TAREAS PENDIENTES —
1. Actualiza el texto sobre Eugenio Barba: reprodúcelo empezando en las palabras "Israel Sánchez" y terminando después de "hablar de archipiélagos.", con "huaraches" sustituido por "sandalias".
2. Prolonga el texto sobre Eugenio Barba a partir de su última oración.

:: TEXTO EXTRAÍDO

Israel Sánchez
De huaraches, jeans, chaleco de piel y esa bronceada tez sobre la que desemboca el pelo muy cano, Eugenio Barba da la impresión de ser más una leyenda del surf que del teatro.
Un veterano domador de olas, podría fantasear cualquiera que no tenga idea de quién es en realidad este hombre con un carisma a la Patrick Swayze en Point Break (1991), nacido en Brindisi, Italia, en 1936. Acaso más al escucharle hablar de archipiélagos.
Rebelde, idealista y genial, de pronto la etiqueta de “reformador del teatro” parece quedarle chica o no ilustrar a cabalidad lo que en verdad es aquella emblemática figura que ha afirmado que la única patria de la que es parte es esa, el teatro. La más preciada filiación ante la pérdida, en tanto migrante, de su idioma y su cultura.
“Para mí el teatro fue como un refugio, una identidad que la gente aceptaba de manera diferente”, relata Barba, hijo de un militar italiano que murió poco después de la Segunda Guerra Mundial, y quien emigró de joven a una Noruega donde parte de su experiencia estuvo marcada por su calidad de extranjero.
“Yo viví una gran generosidad, y gente que abría la puerta de su casa. Pero también una forma de rechazo y de discriminación que negaba no sólo mi dignidad sino también la posibilidad de ser al mismo nivel de ellos”, recuerda el italiano de 87 años, y añade: “El teatro me permitió establecer otro tipo de relación”.
Eso, dice Barba, es lo que le parece fundamental en la cultura del Tercer Teatro, que es como definió al movimiento escénico que surgió en la década de los 60 del siglo pasado, diferente del teatro tradicional y del experimental -por eso tercer-, y que “es como un archipiélago de islas, las islas flotantes, que cada una tiene su propia cultura. No es una cultura homogénea”.

::::
:: FILAS DE DATOS

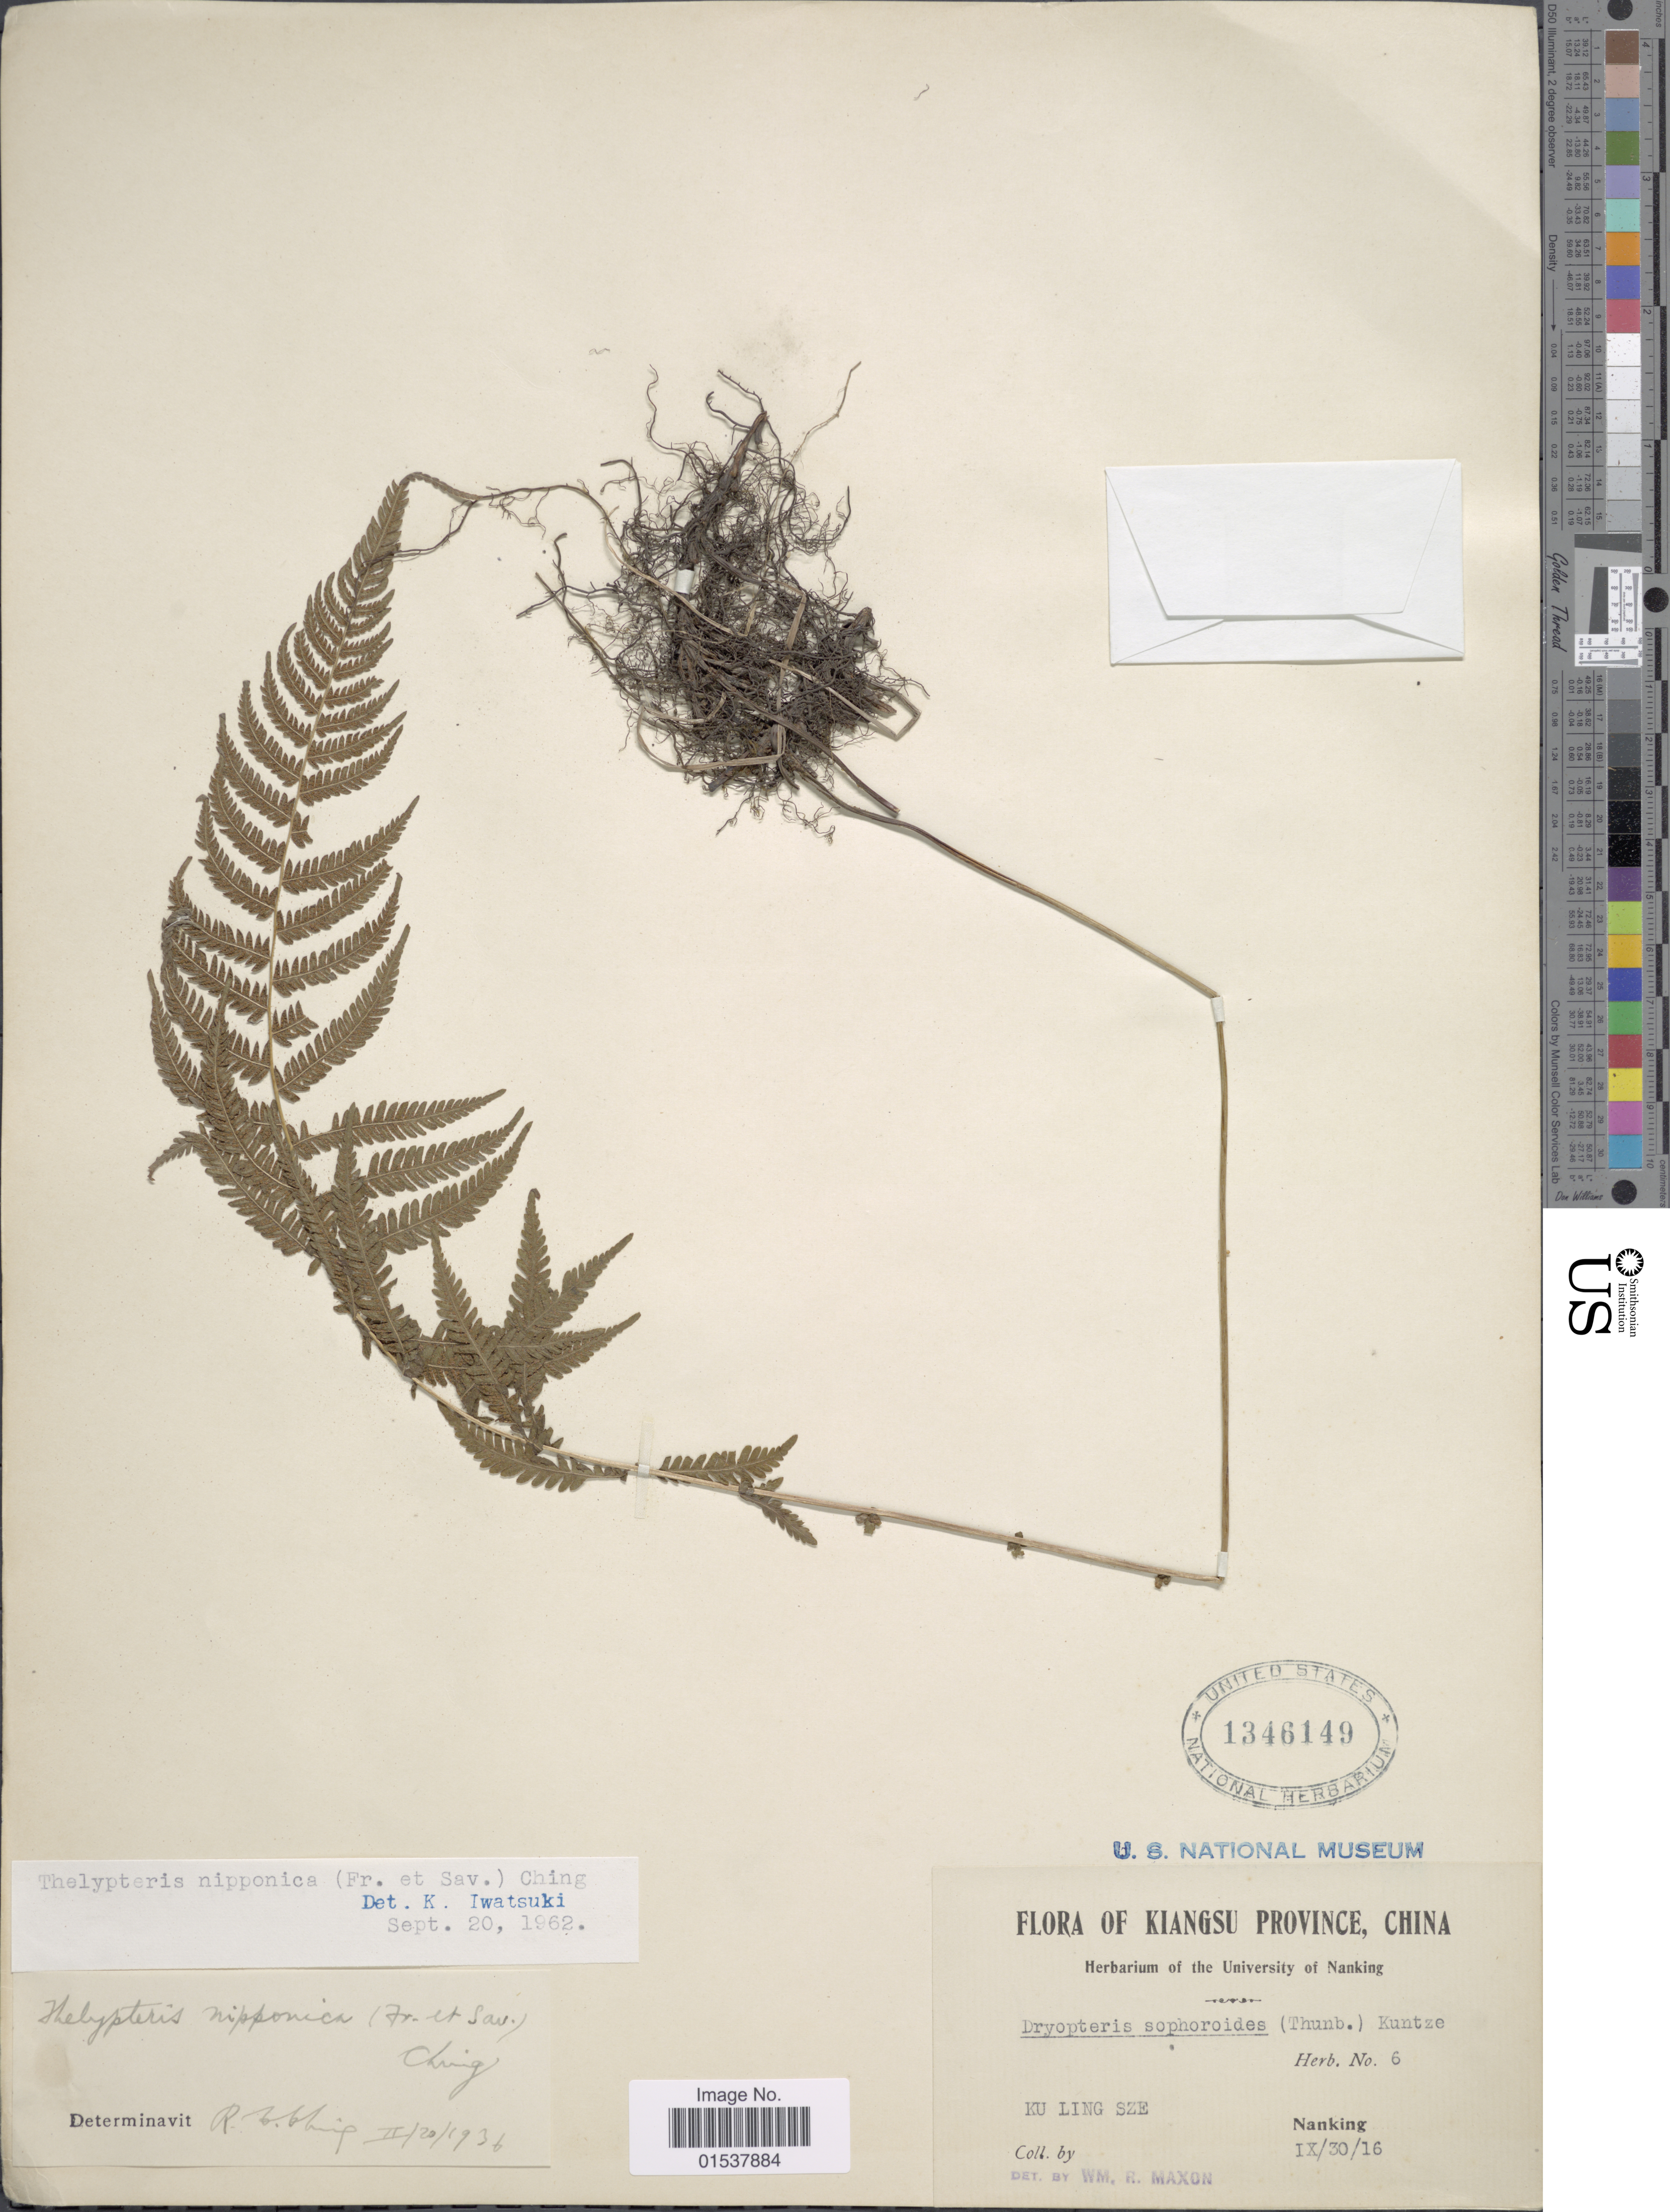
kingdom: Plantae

::::
:: FILAS DE DATOS

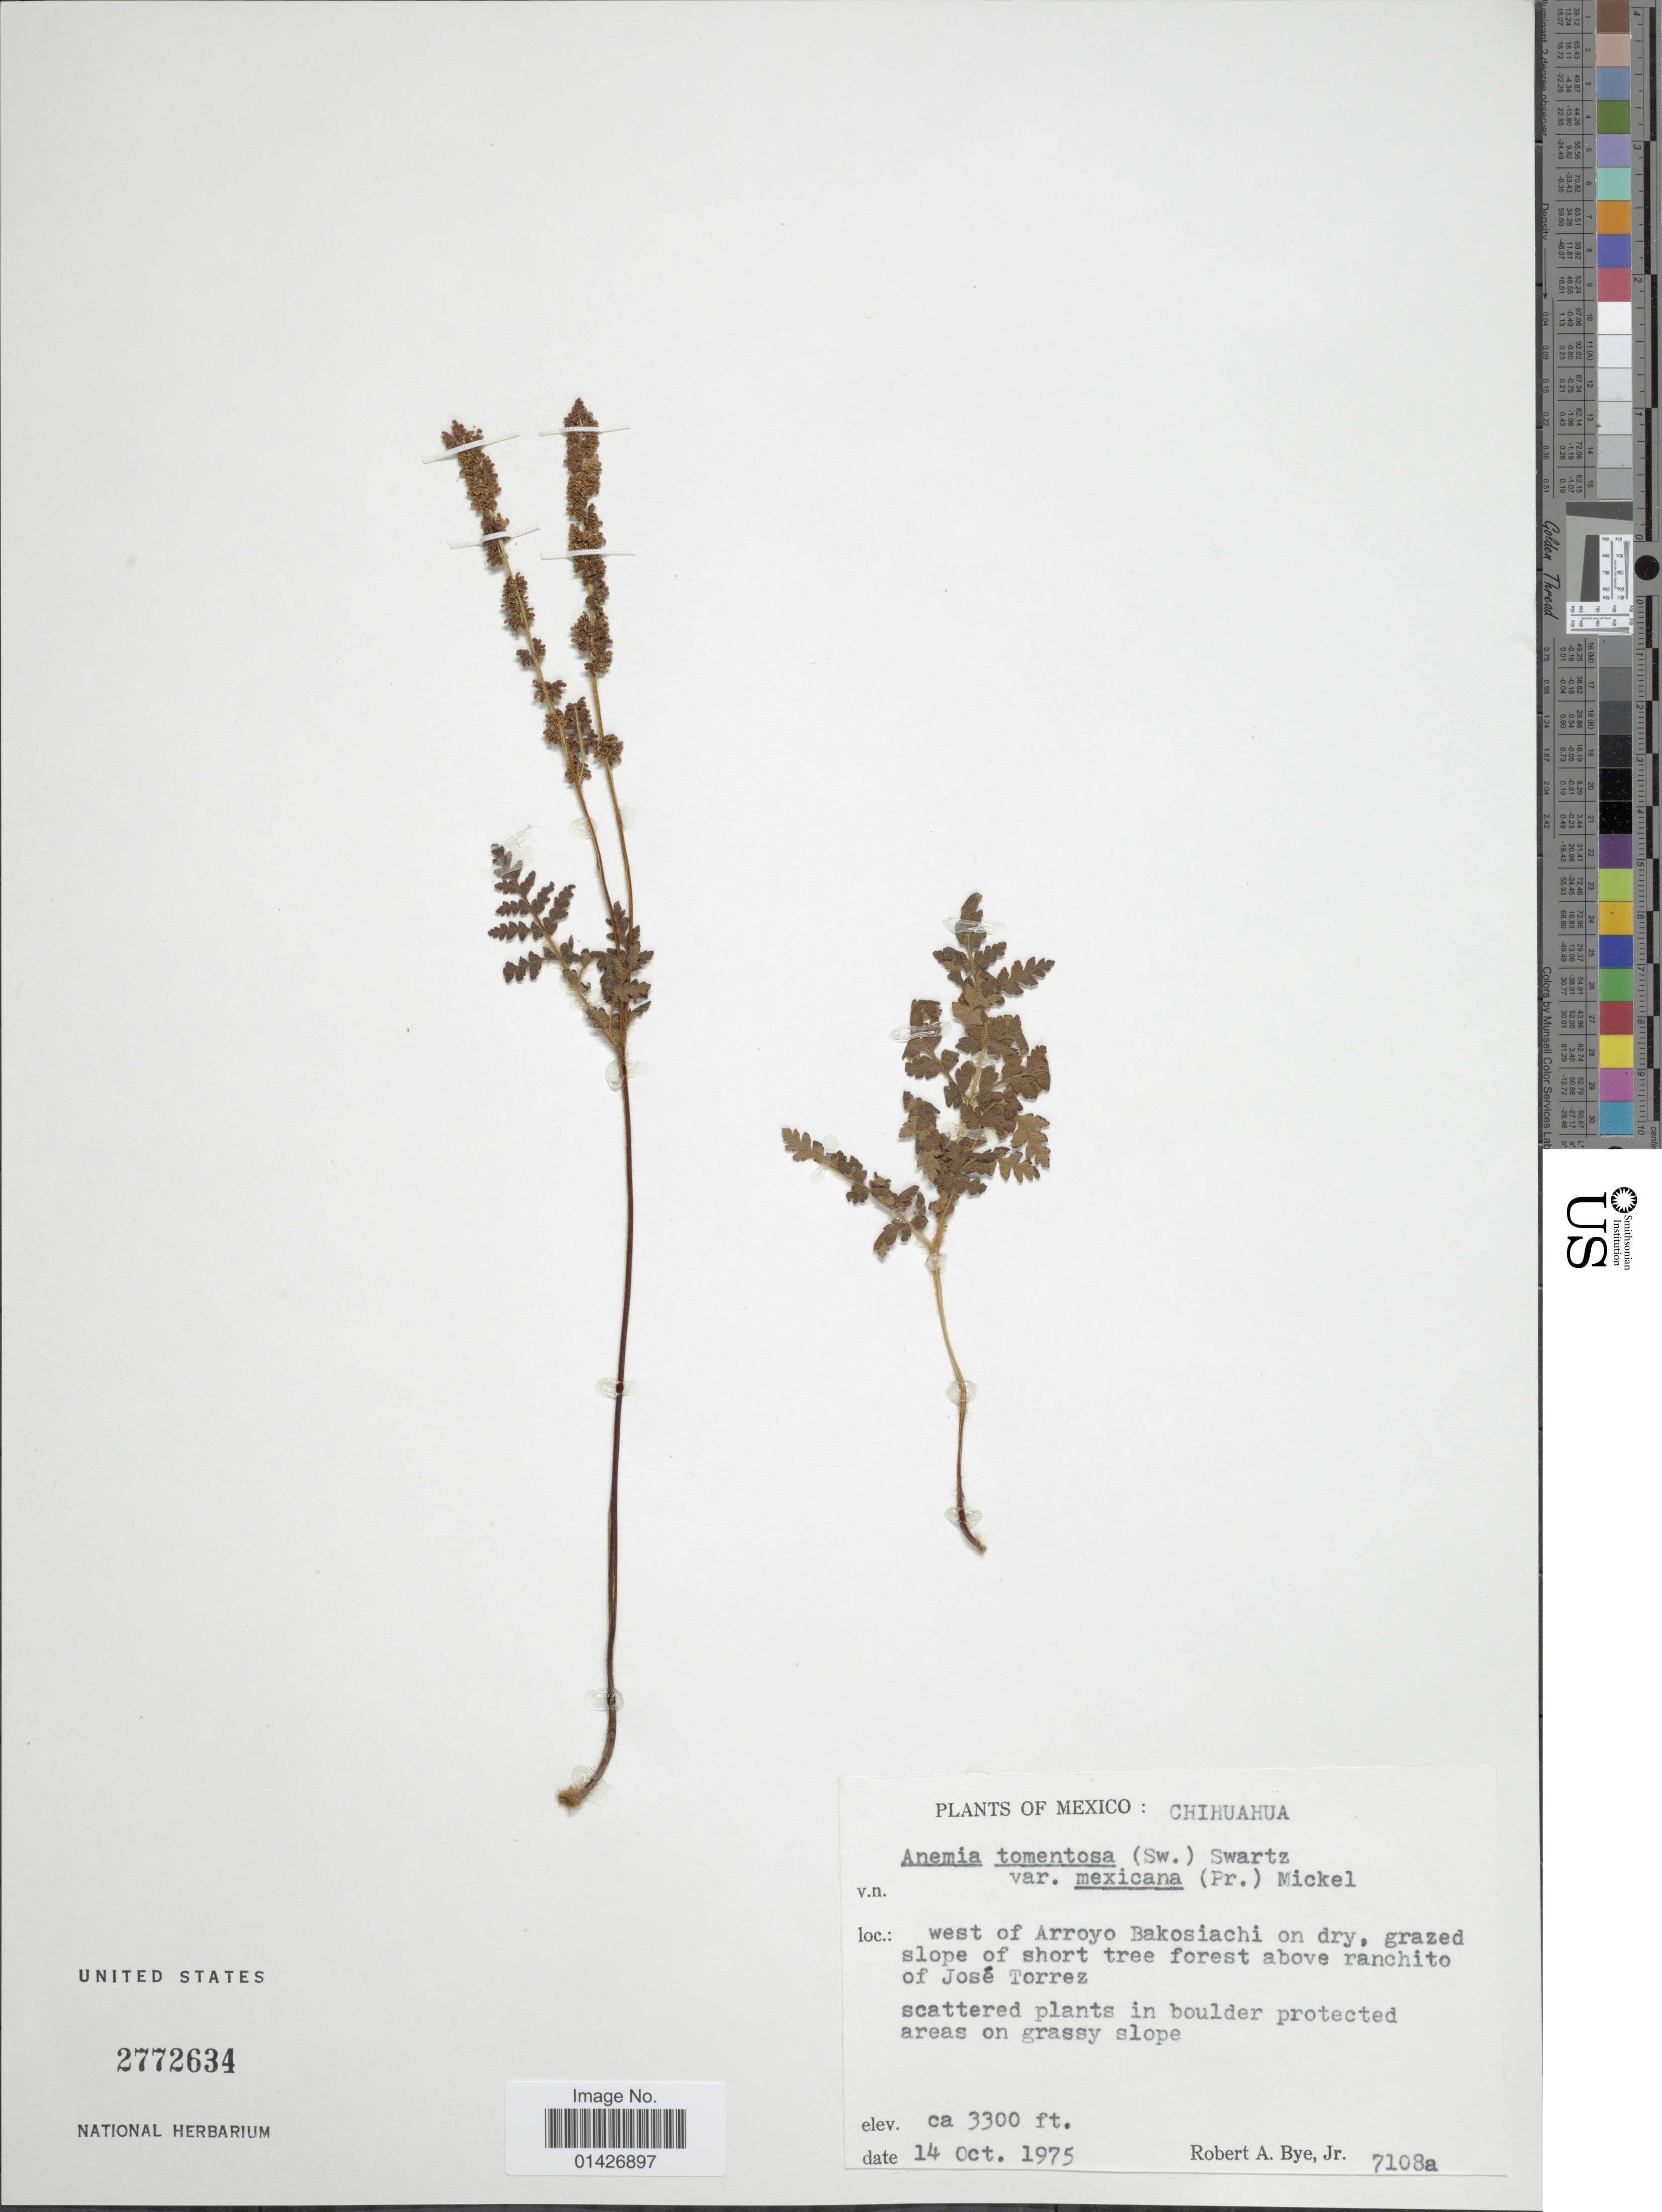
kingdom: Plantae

::::

RESPUESTAS ESCRITAS —
1.
Israel Sánchez
De sandalias, jeans, chaleco de piel y esa bronceada tez sobre la que desemboca el pelo muy cano, Eugenio Barba da la impresión de ser más una leyenda del surf que del teatro.
Un veterano domador de olas, podría fantasear cualquiera que no tenga idea de quién es en realidad este hombre con un carisma a la Patrick Swayze en Point Break (1991), nacido en Brindisi, Italia, en 1936. Acaso más al escucharle hablar de archipiélagos.

2.
En 1964 fundaría en Oslo su propia isla: la compañía Odin Teatret, una de las productoras teatrales más vanguardistas e innovadoras que celebra este año seis décadas de historia, con 81 producciones representadas en 65 países, quizá al amparo del mitológico patrono nórdico que le da nombre.
“Odín es como Shiva en la India, que es destructor y creador; era un guerrero y al mismo tiempo un chamán. Cuando luchaba, perdía completamente el control y era terrible; del otro lado, era un chamán que para adueñarse del conocimiento se colgó a un árbol durante nueve días y nueve noches, y aprendió el arte de la escritura”, narra Barba.
No podía evitar verse reflejado en ese vaivén “de fuerzas oscuras que pueden ser destructoras o, al contrario, llevarnos hacia la luz”, enuncia el creador escénico.
Sesenta años después, basta con atestiguar el furor que causa la presencia de Barba y el quehacer del Odin Teatret, como sucedió hace sólo unas semanas en la UNAM, para constatar lo luminoso de su trayecto, un faro que atraería a adeptos de todos los rincones del globo, conformando así su propio “pueblo secreto”.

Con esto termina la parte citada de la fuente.